Artist portraits feature career highlights along with details of their untimely demise, accompanied by stunning photographs.

This is your graveside guide to the final days of some of popular music’s legends. Featuring 120 late-but-great icons that have knocked on heaven’s door or driven down the highway to hell, each entry includes a revealing account of the star’s death, along with a wealth of fascinating facts and tantalizing trivia. Here’s how the end came for . . .

Buddy Holly . . .Died Feb. 3, 1959 . . . Cause: plane crash
Sam Cooke . . .Died Dec. 11, 1964 . . .Cause: gunshot
Jimi Hendrix . . . Died Sept. 18, 1970 . . . Cause: asphyxiation
Janis Joplin . . .Died Oct. 4, 1970 . . .Cause: drug overdose
“Mama” Cass Elliot . . .Died July 29, 1974 . . .Cause: heart attack
John Lennon . . .Died Dec. 8, 1980 . . . Cause: gunshot
Marvin Gaye . . .Died Dec. 28, 1983 . . . Cause: gunshot
Jeff Buckley . . .Died May 29, 1997 . . .Cause: drowned

You’ll get inside stories on these tragedies and many more in Rock & Roll Heaven.


It's retailing for $16.49 on Amazon.

Sunday, December 02, 2007

Picture copyright Telegraph Media Group Limited 107.

Rogue stuntman Evel Knievel passed away last week at the age of 69 from multiple health problems.

Robert Craig Knievel began life as a small-time burglar and motorcycle thief in Butte, Montana, which led to his being nicknamed "Evil Knievel" by the police. He changed the spelling and later adopted the moniker as his stage name. Long before extreme sports were invented, Knievel's stunts during the late 60s and 70s propelled him into pop culture icon status, and created a new artform. He survived over 300 jumps and broke 40 bones during his career. An attempt to jump the fountains at Caesar's Palace in Las Vegas in 1967 resulted in a 3-month long coma when he lost control of his bike on the way down.

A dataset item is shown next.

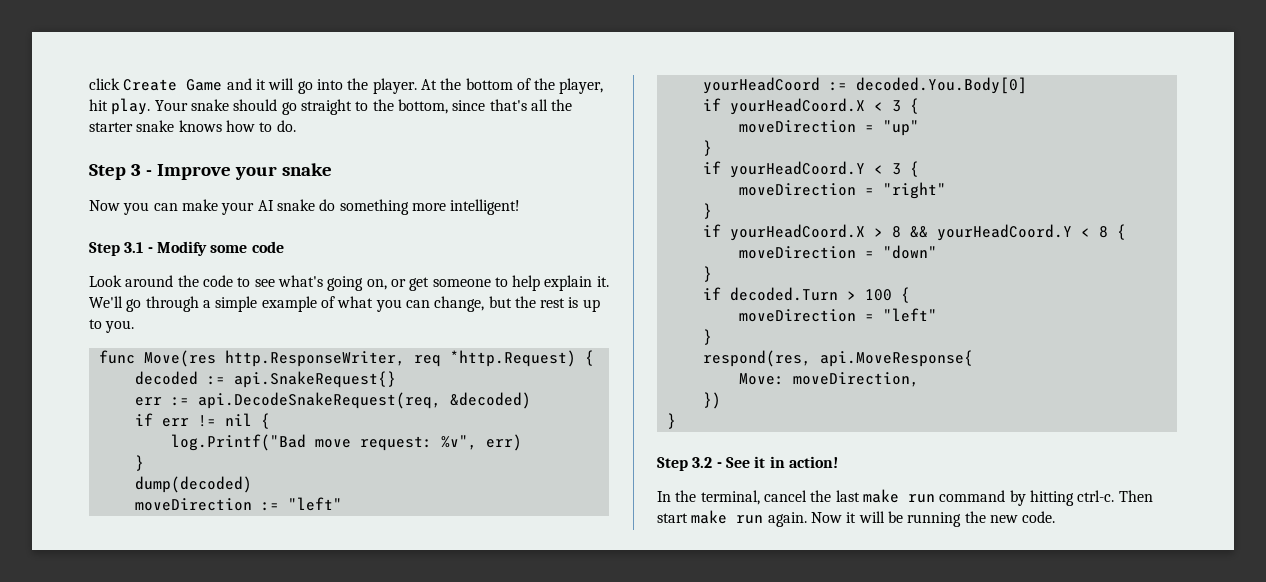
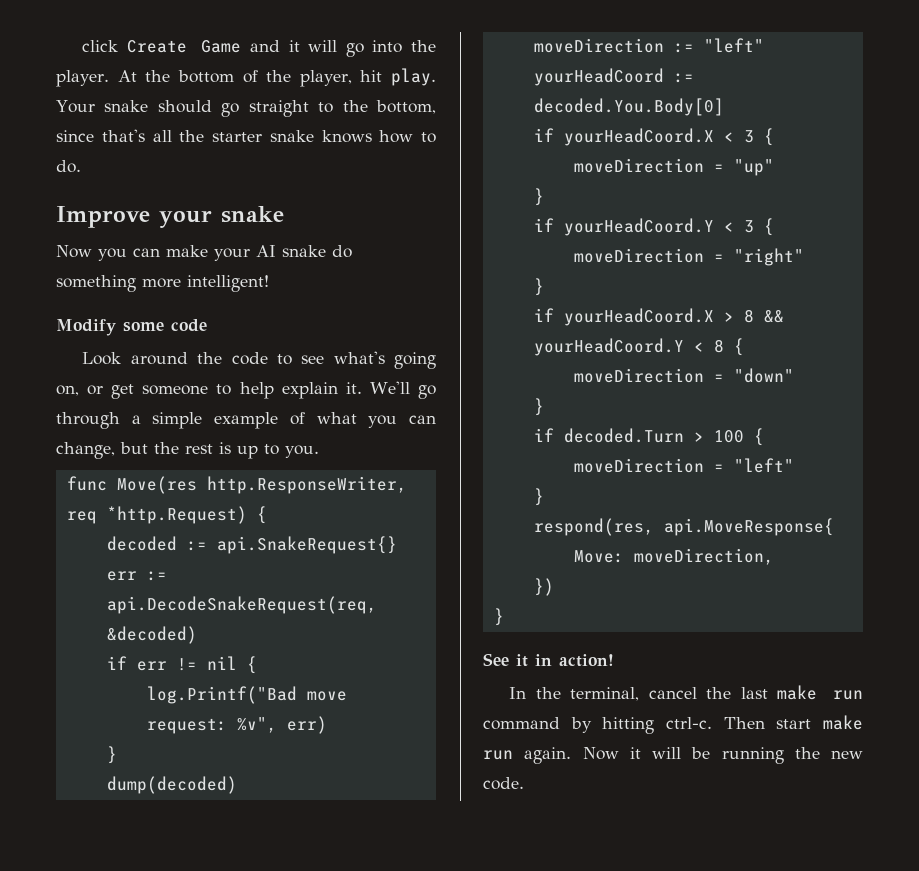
[89,164,152,180] Step 3 - -> (81, 166) none
[89,242,153,256] Step 3.1 - -> (269, 283) none
[657,457,722,471] Step 3.2 - -> (504, 617) none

Knievel left his first wife, the mother of his four children, in the early 1980s and married Krystal Kennedy-Knievel in 1999, who was less than half his age. They later divorced, but continued to live together until his death.

His gravesite has actually been waiting since 1974, since he didn't think he would live to see old age. Several tributes were held yesterday in Montana. His final message to his fans was, "chase your dreams and get up if you fall."
I'm only mentioning this because it is a milestone for my pop culture generation, but Friday marked the 25th anniversary release of the album Thriller. Why was a record that featured clearly a Halloween-themed song released less than a month before Christmas?

I loathe Michael Jackson so much that I couldn't bear to post his picture on my blog, and I can't believe how many girls in my age range had a crush on him when this album came out. He was already so creepy to me - the soft-spoken, effiminate voice, the one glove, Neverland Ranch, etc. You mean no one else could see back then that this was a freak in the making? And while I will admit the album had some good songs on it, the only one I really liked was "The Girl is Mine" - because it was a duet with Paul McCartney. BTW, his sister Latoyota or Latoya or whatever her name is played his love interest in the video of the other song he did with McCartney, "Say Say Say." This didn't raise any red flags in the early 80s?

Anyways, the album still continues to sell 60,000 copies annually. It introduced us to Jackson's trademark dance the moonwalk and was instantly a huge chart success.